On April 30, 1975, 185 members – about half of the Congregation – left Vietnam as boat people just before the Fall of Saigon. They arrived in the United States at Fort Chaffee and other Operation New Arrivals refugee camps. Cardinal Bernard Francis Law, then Bishop of Springfield–Cape Girardeau, sponsored the priests and brothers, inviting them to purchase a vacant Oblates of Mary Immaculate seminary, Our Lady of the Ozarks College, for a nominal price of $1, to use as their U.S. monastery.
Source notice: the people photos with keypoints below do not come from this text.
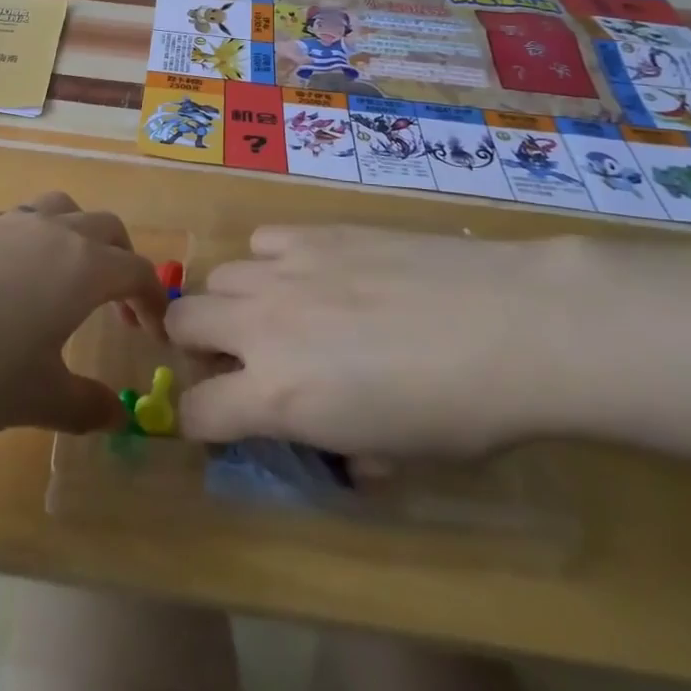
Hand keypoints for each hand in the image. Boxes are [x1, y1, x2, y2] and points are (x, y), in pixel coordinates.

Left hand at [0, 193, 166, 436]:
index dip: (155, 298)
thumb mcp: (35, 400)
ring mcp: (5, 223)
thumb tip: (116, 415)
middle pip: (105, 228)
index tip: (157, 331)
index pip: (137, 270)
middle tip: (119, 306)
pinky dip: (35, 239)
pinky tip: (11, 280)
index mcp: (81, 267)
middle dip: (123, 261)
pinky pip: (19, 220)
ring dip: (80, 237)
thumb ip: (84, 405)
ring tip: (68, 280)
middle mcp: (50, 231)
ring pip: (61, 209)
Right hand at [166, 226, 598, 456]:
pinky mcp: (311, 233)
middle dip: (198, 345)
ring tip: (283, 311)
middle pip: (182, 322)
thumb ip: (343, 448)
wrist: (508, 324)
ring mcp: (283, 270)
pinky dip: (273, 261)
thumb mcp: (396, 457)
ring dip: (237, 301)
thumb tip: (339, 442)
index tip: (224, 421)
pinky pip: (263, 241)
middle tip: (242, 357)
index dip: (201, 421)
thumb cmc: (460, 413)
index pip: (195, 411)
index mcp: (276, 396)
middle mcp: (261, 326)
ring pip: (219, 276)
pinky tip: (313, 272)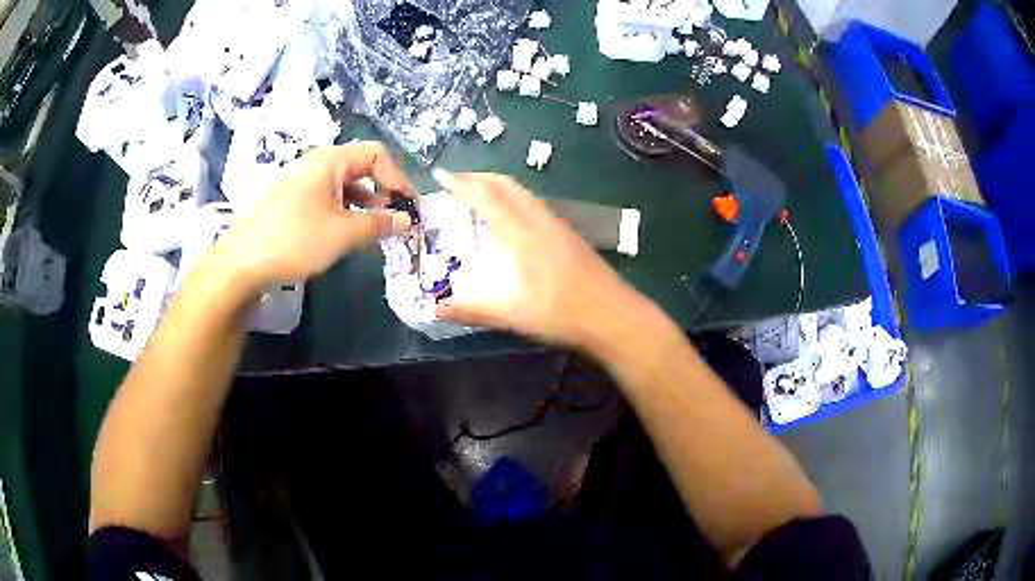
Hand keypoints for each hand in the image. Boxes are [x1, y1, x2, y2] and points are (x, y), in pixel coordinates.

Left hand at [219, 142, 414, 291]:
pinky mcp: (291, 199)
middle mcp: (316, 163)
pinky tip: (345, 231)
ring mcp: (301, 181)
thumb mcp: (343, 233)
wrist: (244, 261)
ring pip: (343, 183)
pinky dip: (344, 209)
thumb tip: (406, 220)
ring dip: (364, 203)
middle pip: (360, 167)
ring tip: (373, 228)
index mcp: (331, 161)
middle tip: (394, 218)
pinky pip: (326, 196)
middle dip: (383, 191)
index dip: (398, 178)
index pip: (377, 155)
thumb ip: (379, 225)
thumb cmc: (296, 239)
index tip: (409, 206)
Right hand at [434, 171, 645, 348]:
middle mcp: (539, 219)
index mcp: (522, 232)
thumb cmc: (562, 313)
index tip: (439, 176)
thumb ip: (471, 309)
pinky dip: (511, 199)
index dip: (462, 183)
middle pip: (505, 184)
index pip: (487, 195)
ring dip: (495, 187)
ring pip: (521, 192)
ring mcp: (557, 224)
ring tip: (475, 197)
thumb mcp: (511, 315)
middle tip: (453, 184)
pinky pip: (532, 204)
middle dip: (477, 178)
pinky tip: (508, 221)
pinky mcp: (567, 234)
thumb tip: (435, 309)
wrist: (613, 315)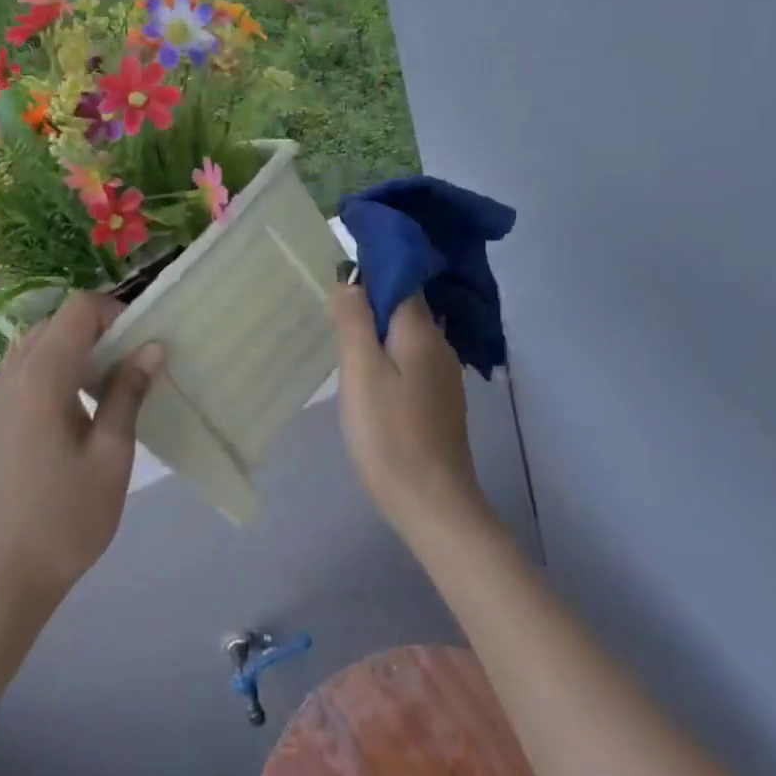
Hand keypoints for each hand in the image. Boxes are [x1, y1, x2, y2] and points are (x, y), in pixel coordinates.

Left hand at [0, 293, 163, 611]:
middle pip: (58, 320)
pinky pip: (28, 366)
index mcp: (41, 376)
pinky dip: (58, 365)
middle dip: (99, 327)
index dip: (115, 312)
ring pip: (41, 341)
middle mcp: (13, 373)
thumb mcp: (112, 455)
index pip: (78, 309)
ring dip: (78, 346)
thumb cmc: (66, 518)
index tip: (143, 342)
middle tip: (134, 361)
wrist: (4, 576)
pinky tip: (81, 404)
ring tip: (111, 382)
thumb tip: (152, 346)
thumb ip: (128, 392)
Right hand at [330, 283, 488, 540]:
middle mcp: (439, 344)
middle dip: (370, 301)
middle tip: (332, 314)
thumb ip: (354, 320)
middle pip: (404, 305)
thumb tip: (349, 277)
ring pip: (407, 334)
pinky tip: (369, 377)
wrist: (433, 505)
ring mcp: (443, 374)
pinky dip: (389, 355)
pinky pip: (411, 359)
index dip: (370, 270)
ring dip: (378, 330)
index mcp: (421, 331)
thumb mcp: (361, 372)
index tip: (338, 277)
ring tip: (344, 343)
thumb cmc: (389, 435)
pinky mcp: (440, 400)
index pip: (400, 278)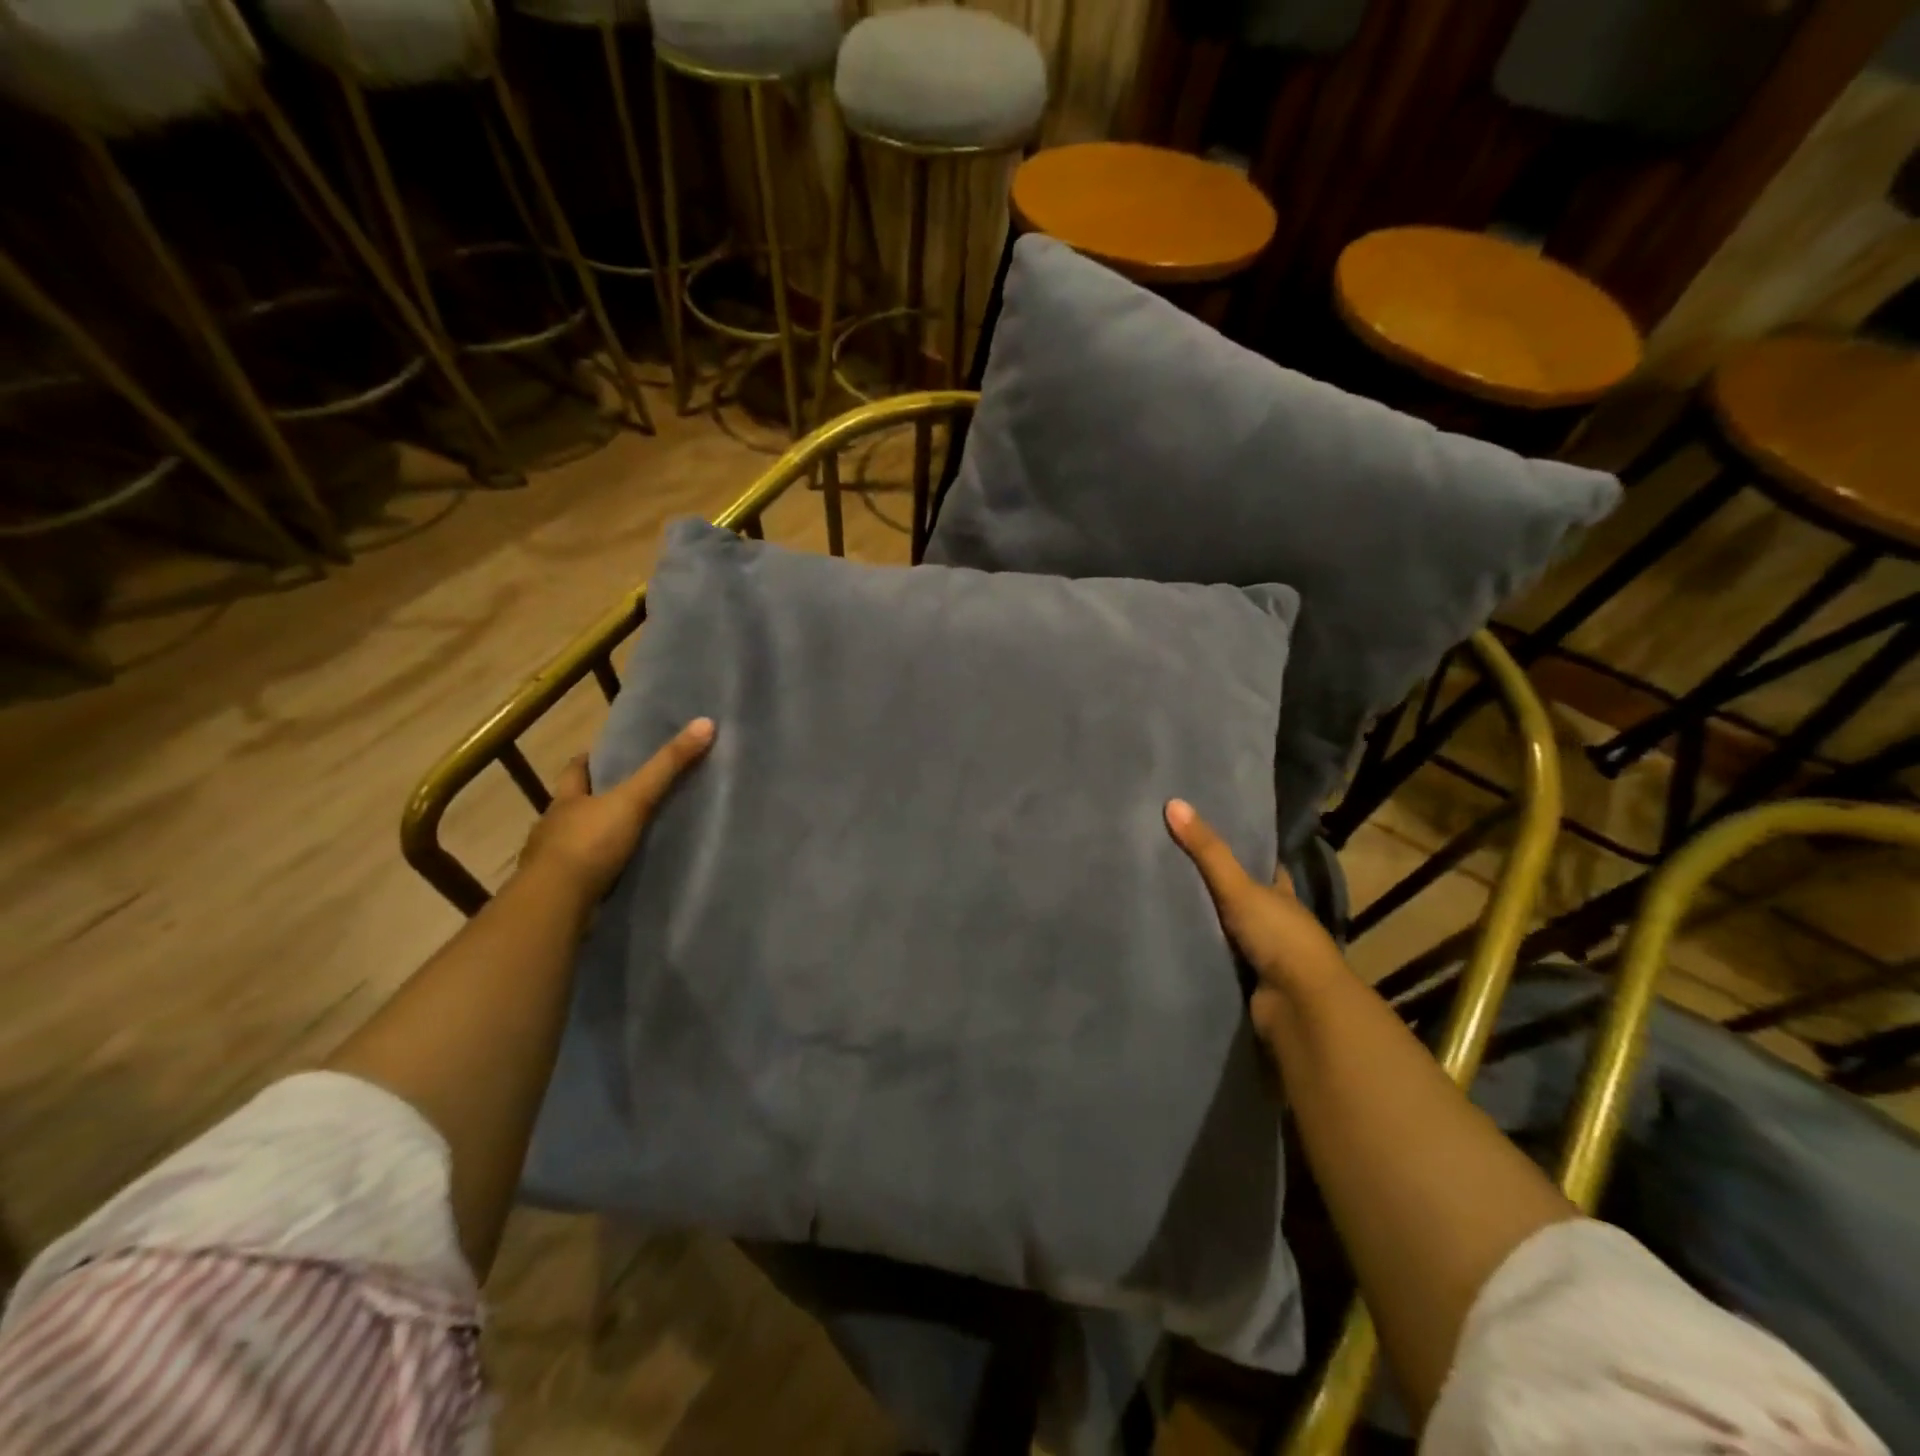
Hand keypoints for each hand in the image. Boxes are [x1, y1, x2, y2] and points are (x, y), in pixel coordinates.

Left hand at [518, 718, 714, 904]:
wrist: (555, 905)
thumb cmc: (589, 844)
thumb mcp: (634, 799)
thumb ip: (667, 766)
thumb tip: (705, 723)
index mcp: (566, 800)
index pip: (575, 770)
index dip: (590, 760)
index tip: (606, 755)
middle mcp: (553, 826)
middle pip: (574, 805)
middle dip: (594, 801)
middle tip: (626, 796)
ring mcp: (552, 862)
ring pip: (575, 842)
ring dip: (595, 839)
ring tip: (627, 839)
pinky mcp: (560, 893)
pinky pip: (582, 875)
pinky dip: (596, 872)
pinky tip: (616, 875)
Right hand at [1165, 798, 1349, 1036]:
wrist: (1299, 1006)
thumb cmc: (1279, 937)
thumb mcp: (1239, 888)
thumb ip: (1207, 851)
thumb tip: (1173, 803)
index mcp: (1282, 894)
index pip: (1263, 865)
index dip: (1242, 851)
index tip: (1208, 833)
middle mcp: (1274, 921)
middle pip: (1242, 897)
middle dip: (1214, 886)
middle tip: (1169, 862)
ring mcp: (1262, 954)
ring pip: (1226, 929)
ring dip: (1204, 921)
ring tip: (1159, 898)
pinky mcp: (1246, 981)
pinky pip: (1215, 958)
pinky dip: (1198, 950)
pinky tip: (1168, 938)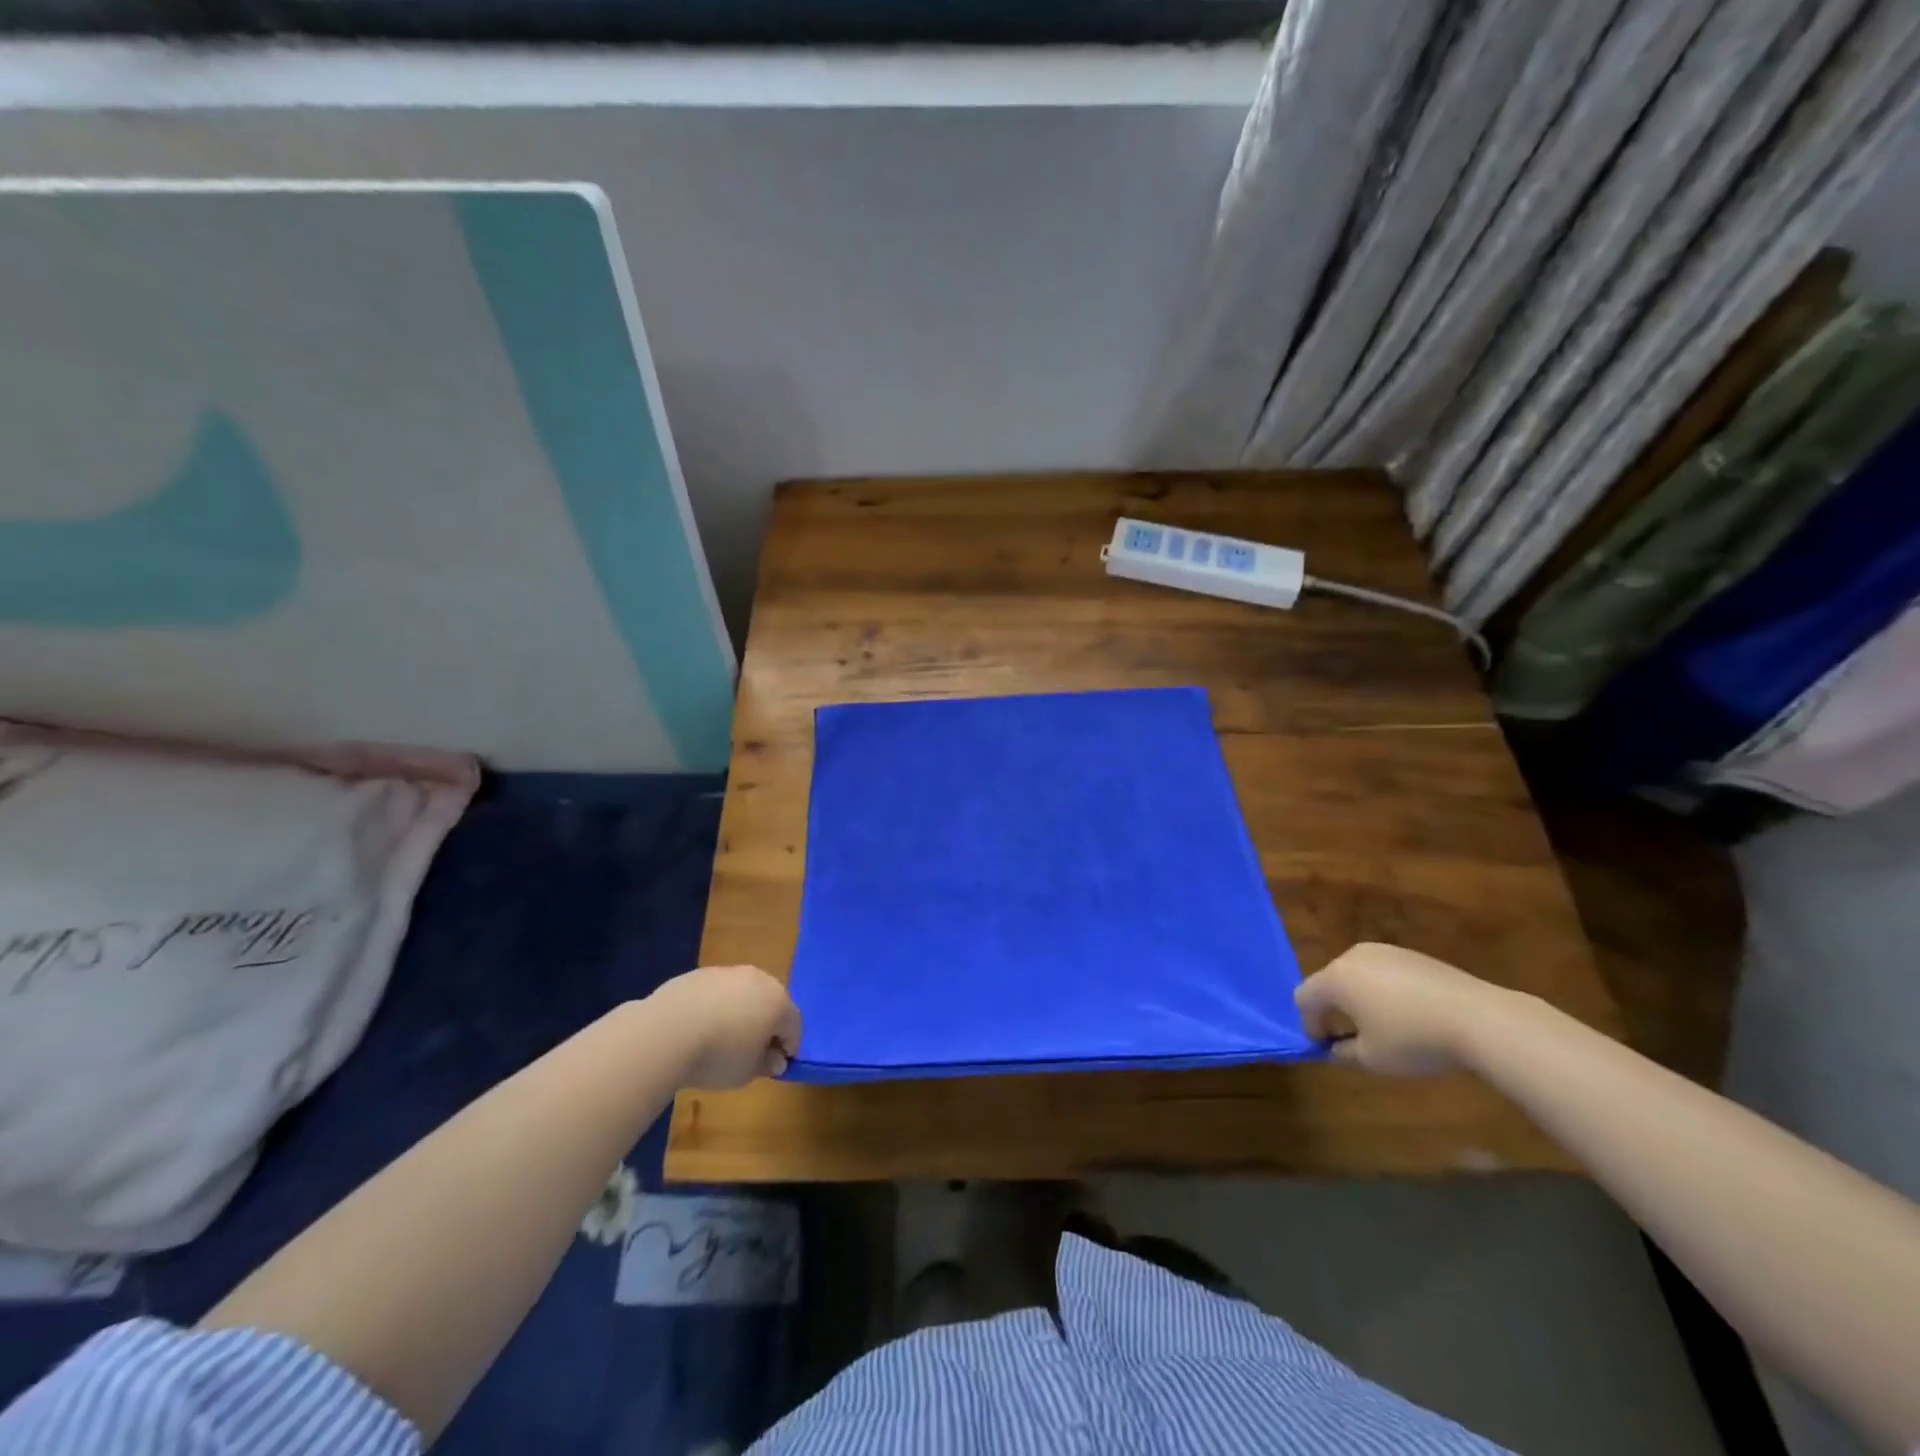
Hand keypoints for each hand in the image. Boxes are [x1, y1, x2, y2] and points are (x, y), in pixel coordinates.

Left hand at [650, 965, 802, 1088]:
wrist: (667, 1031)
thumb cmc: (718, 1055)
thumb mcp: (747, 1072)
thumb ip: (766, 1064)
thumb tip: (776, 1059)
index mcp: (778, 1002)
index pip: (794, 1025)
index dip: (789, 1045)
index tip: (778, 1064)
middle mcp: (759, 980)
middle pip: (771, 1002)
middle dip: (767, 1024)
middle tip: (753, 1049)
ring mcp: (729, 972)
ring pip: (743, 993)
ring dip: (741, 1012)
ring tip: (723, 1037)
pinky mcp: (701, 973)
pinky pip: (717, 992)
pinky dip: (716, 1006)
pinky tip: (700, 1026)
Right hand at [1294, 943, 1509, 1075]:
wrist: (1479, 1018)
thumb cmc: (1414, 1039)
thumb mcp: (1372, 1058)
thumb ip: (1343, 1053)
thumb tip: (1334, 1048)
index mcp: (1336, 978)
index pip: (1304, 997)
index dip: (1308, 1023)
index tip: (1326, 1047)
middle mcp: (1353, 956)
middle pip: (1329, 982)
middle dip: (1334, 1009)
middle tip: (1351, 1037)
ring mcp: (1385, 951)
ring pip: (1357, 975)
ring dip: (1360, 998)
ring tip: (1384, 1026)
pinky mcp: (1412, 954)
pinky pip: (1384, 972)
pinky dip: (1386, 991)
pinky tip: (1411, 1014)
Between June 30 and September 3, 1975, nine priests, 154 brothers, and four novices arrived in Carthage, a predominantly Protestant town. The Overseas Congregation of the Mother Coredemptrix received formal recognition from the Congregation for the Evangelization of Peoples on September 16, 1975, and the congregation's Assumption Province (Tỉnh Dòng Đồng Công Hoa Kỳ) was established on October 25, 1980, with Barnabus Maria Nguyễn Đức Kiên as the provincial. The Holy See gave the province a mission to minister to the Vietnamese American community.

In 1978, the Congregation organized the inaugural Marian Days at the Carthage shrine. Around 1,500 Vietnamese Catholics from the surrounding area participated. In 1984, a statue of Our Lady of Fatima, also known as the International Pilgrim Statue, was enshrined in the Immaculate Heart of Mary Shrine at the Carthage monastery. The statue is removed once a year during the Marian Days celebration for a procession around Carthage.

Archbishop Pierre Martin Ngô Đình Thục died at the monastery in 1984.